Locate the line containing "magnification brightfield microscopy" in the data below. Reproduce it and every following line up to the end, exactly as given.

▸ Listed entries:
+ + + + + + +

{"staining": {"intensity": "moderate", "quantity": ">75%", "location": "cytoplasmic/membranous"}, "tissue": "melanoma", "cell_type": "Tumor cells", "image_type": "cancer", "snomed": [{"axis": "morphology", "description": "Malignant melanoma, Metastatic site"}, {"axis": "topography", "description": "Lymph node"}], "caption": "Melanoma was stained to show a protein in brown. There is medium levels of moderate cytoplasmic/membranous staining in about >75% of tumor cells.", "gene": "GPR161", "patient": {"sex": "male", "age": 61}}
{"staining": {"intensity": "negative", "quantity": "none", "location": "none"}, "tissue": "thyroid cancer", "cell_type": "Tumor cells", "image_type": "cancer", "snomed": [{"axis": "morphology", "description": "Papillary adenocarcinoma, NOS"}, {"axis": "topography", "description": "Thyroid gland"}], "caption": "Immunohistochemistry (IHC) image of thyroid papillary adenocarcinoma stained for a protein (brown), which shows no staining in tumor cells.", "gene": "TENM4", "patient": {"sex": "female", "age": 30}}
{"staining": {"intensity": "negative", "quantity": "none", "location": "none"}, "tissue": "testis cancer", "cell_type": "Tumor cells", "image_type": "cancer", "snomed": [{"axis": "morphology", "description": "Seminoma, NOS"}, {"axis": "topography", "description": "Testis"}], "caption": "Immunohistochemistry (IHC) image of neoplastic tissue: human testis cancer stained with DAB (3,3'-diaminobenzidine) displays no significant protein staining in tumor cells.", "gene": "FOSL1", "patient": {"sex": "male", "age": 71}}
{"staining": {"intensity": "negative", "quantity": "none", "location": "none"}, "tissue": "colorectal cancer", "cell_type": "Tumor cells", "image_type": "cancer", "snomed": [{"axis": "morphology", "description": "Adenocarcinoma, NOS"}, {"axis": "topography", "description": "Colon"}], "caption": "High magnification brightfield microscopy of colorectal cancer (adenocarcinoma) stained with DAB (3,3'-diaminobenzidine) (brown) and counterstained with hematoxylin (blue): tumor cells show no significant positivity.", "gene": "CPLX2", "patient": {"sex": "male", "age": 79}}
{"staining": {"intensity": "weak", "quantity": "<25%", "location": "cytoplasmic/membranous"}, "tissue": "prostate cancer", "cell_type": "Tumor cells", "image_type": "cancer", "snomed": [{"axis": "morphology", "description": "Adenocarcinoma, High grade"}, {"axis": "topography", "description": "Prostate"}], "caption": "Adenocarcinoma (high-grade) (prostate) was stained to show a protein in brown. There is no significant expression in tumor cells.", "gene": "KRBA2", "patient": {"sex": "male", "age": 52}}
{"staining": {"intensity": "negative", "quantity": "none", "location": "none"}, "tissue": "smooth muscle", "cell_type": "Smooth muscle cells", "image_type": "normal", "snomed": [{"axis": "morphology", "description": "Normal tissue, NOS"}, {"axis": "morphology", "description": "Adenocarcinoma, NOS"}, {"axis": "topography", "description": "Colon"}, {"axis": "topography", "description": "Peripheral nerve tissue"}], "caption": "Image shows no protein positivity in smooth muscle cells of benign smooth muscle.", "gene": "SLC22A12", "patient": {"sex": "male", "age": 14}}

+ + + + + + +

▸ Solution to this exercise:
{"staining": {"intensity": "negative", "quantity": "none", "location": "none"}, "tissue": "colorectal cancer", "cell_type": "Tumor cells", "image_type": "cancer", "snomed": [{"axis": "morphology", "description": "Adenocarcinoma, NOS"}, {"axis": "topography", "description": "Colon"}], "caption": "High magnification brightfield microscopy of colorectal cancer (adenocarcinoma) stained with DAB (3,3'-diaminobenzidine) (brown) and counterstained with hematoxylin (blue): tumor cells show no significant positivity.", "gene": "CPLX2", "patient": {"sex": "male", "age": 79}}
{"staining": {"intensity": "weak", "quantity": "<25%", "location": "cytoplasmic/membranous"}, "tissue": "prostate cancer", "cell_type": "Tumor cells", "image_type": "cancer", "snomed": [{"axis": "morphology", "description": "Adenocarcinoma, High grade"}, {"axis": "topography", "description": "Prostate"}], "caption": "Adenocarcinoma (high-grade) (prostate) was stained to show a protein in brown. There is no significant expression in tumor cells.", "gene": "KRBA2", "patient": {"sex": "male", "age": 52}}
{"staining": {"intensity": "negative", "quantity": "none", "location": "none"}, "tissue": "smooth muscle", "cell_type": "Smooth muscle cells", "image_type": "normal", "snomed": [{"axis": "morphology", "description": "Normal tissue, NOS"}, {"axis": "morphology", "description": "Adenocarcinoma, NOS"}, {"axis": "topography", "description": "Colon"}, {"axis": "topography", "description": "Peripheral nerve tissue"}], "caption": "Image shows no protein positivity in smooth muscle cells of benign smooth muscle.", "gene": "SLC22A12", "patient": {"sex": "male", "age": 14}}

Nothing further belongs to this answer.